___ Input ___
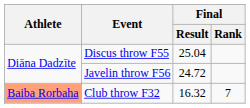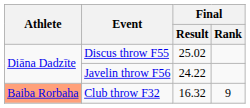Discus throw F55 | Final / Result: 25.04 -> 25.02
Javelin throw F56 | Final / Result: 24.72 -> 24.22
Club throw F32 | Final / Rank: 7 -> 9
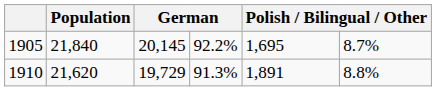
___
___ Input ___
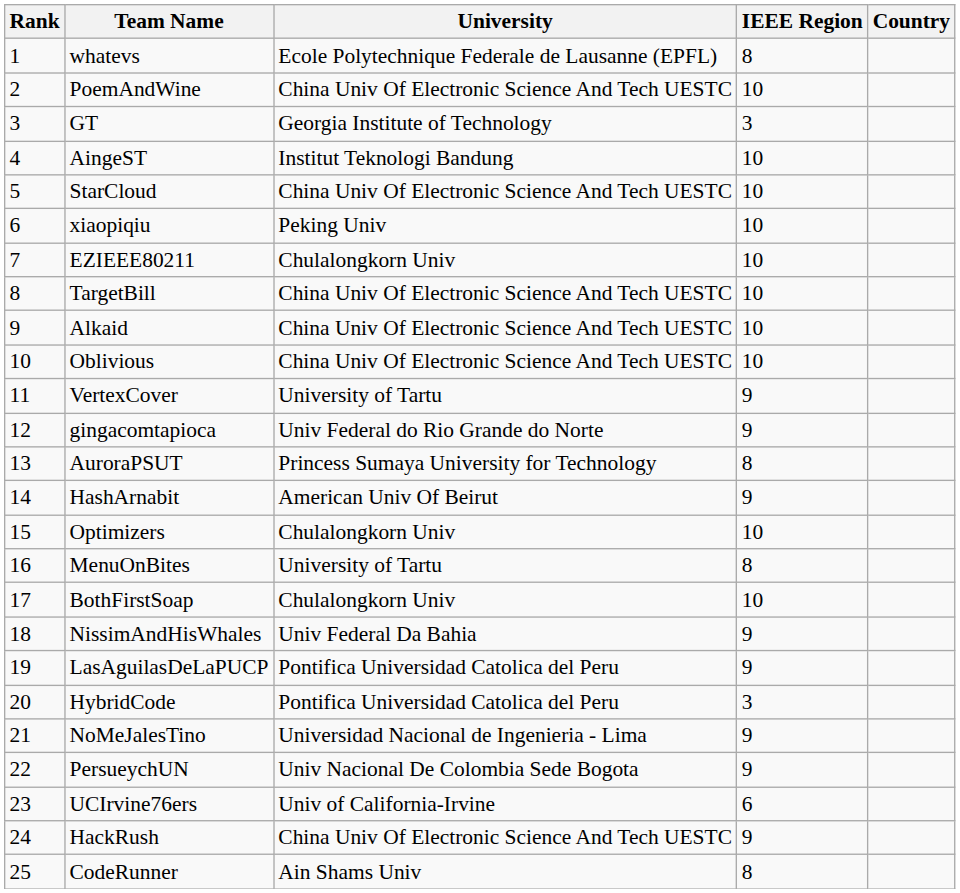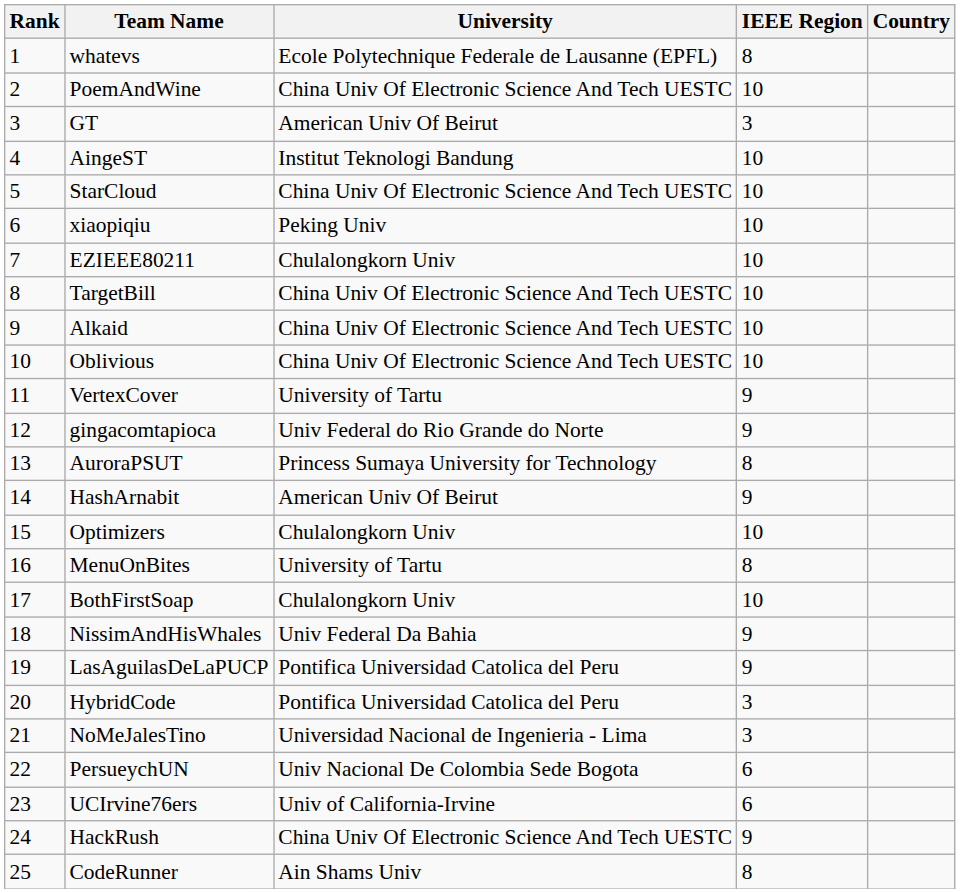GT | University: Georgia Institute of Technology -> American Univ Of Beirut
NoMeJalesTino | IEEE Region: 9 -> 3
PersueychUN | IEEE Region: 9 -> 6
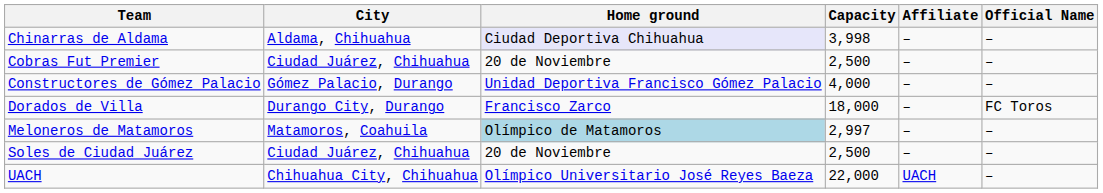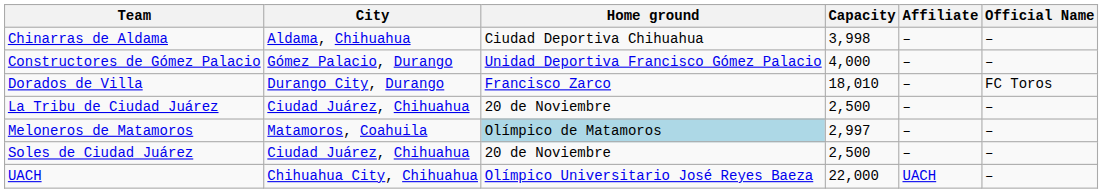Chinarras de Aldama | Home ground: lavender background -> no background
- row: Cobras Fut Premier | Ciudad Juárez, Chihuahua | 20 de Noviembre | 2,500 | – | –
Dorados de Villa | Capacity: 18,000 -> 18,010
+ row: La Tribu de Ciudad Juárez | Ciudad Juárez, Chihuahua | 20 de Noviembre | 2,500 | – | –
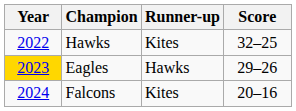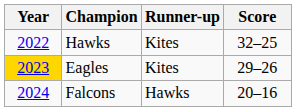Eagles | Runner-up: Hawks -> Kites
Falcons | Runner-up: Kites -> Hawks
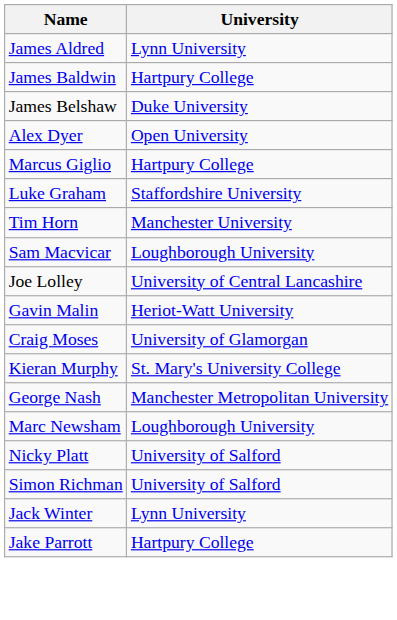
___
___ Input ___
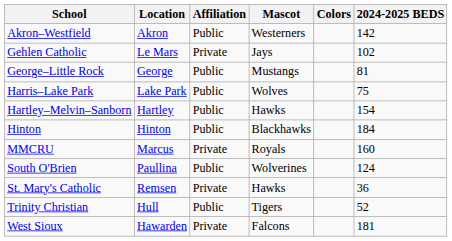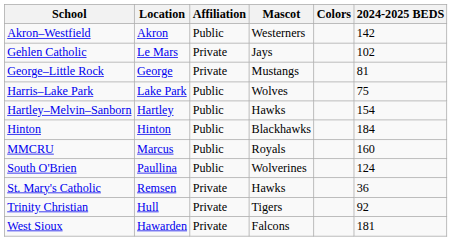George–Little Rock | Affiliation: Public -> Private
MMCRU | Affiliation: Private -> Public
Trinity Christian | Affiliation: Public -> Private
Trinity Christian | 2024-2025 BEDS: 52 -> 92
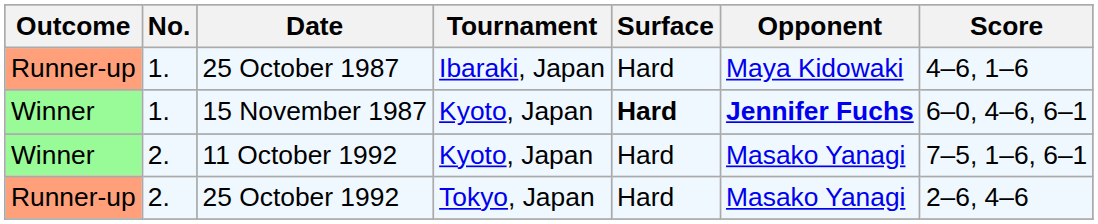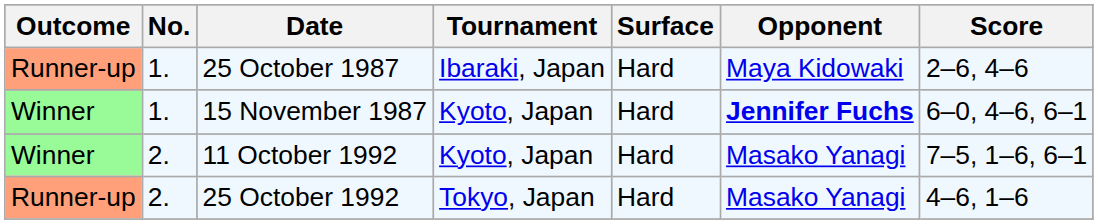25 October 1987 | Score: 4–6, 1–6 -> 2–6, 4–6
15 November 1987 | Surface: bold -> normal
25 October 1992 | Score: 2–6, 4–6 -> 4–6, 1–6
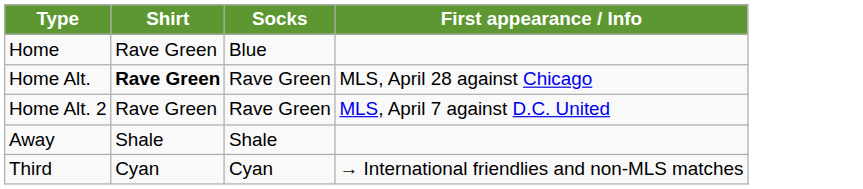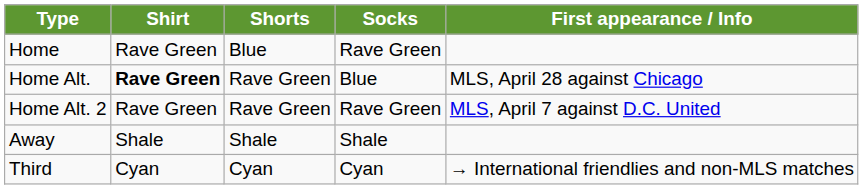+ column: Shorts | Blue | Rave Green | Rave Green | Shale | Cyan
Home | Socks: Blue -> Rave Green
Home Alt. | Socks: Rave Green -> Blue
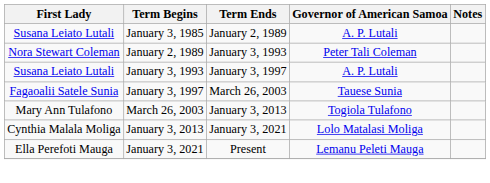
___
What to do: Give again the rows starting at the line that contains "Discus throw F55" and ending at the line that contains "Club throw F32 | Final / Rank: 7 -> 9", both included, copying them exactly and leaving the pictures out of your answer.

Response below:
Discus throw F55 | Final / Result: 25.04 -> 25.02
Javelin throw F56 | Final / Result: 24.72 -> 24.22
Club throw F32 | Final / Rank: 7 -> 9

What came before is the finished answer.